::: EXTRACTED INFORMATION :::

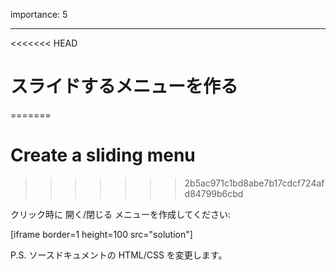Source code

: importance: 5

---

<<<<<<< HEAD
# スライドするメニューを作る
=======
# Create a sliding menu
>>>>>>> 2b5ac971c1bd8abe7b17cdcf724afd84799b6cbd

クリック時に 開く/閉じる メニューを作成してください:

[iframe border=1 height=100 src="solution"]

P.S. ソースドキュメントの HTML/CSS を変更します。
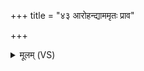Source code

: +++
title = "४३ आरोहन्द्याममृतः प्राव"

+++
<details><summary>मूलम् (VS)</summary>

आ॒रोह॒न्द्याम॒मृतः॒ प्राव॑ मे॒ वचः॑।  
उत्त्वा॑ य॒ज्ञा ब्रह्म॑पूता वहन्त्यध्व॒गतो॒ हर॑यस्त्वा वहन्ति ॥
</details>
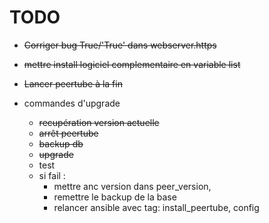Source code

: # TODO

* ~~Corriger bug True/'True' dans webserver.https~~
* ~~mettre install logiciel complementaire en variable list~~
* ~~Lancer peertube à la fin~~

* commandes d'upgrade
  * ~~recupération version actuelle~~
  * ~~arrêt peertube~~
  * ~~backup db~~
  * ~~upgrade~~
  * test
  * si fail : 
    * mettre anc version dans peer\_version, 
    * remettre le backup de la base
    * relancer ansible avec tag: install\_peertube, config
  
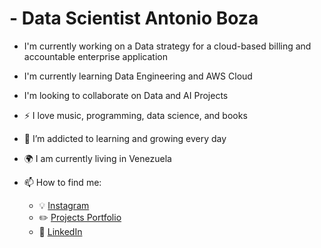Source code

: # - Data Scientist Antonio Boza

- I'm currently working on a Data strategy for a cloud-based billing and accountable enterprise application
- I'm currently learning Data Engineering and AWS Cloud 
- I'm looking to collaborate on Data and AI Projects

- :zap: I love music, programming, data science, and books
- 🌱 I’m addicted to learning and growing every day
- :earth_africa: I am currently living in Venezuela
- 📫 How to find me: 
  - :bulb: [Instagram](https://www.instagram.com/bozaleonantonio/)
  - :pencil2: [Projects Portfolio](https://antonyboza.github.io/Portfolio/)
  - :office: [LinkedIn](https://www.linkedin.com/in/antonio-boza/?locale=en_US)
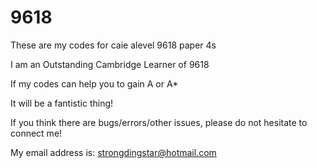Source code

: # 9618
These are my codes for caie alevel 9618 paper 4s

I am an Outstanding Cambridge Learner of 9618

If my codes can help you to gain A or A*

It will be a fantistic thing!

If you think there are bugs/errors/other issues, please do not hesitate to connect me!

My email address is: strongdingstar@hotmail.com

:::

TASK INSTRUCTIONS: The required output is the line holding "I am an Outstanding Cambridge Learner of 9618" plus every line after it in the data, reproduced exactly.

EXPECTED ANSWER:
I am an Outstanding Cambridge Learner of 9618

If my codes can help you to gain A or A*

It will be a fantistic thing!

If you think there are bugs/errors/other issues, please do not hesitate to connect me!

My email address is: strongdingstar@hotmail.com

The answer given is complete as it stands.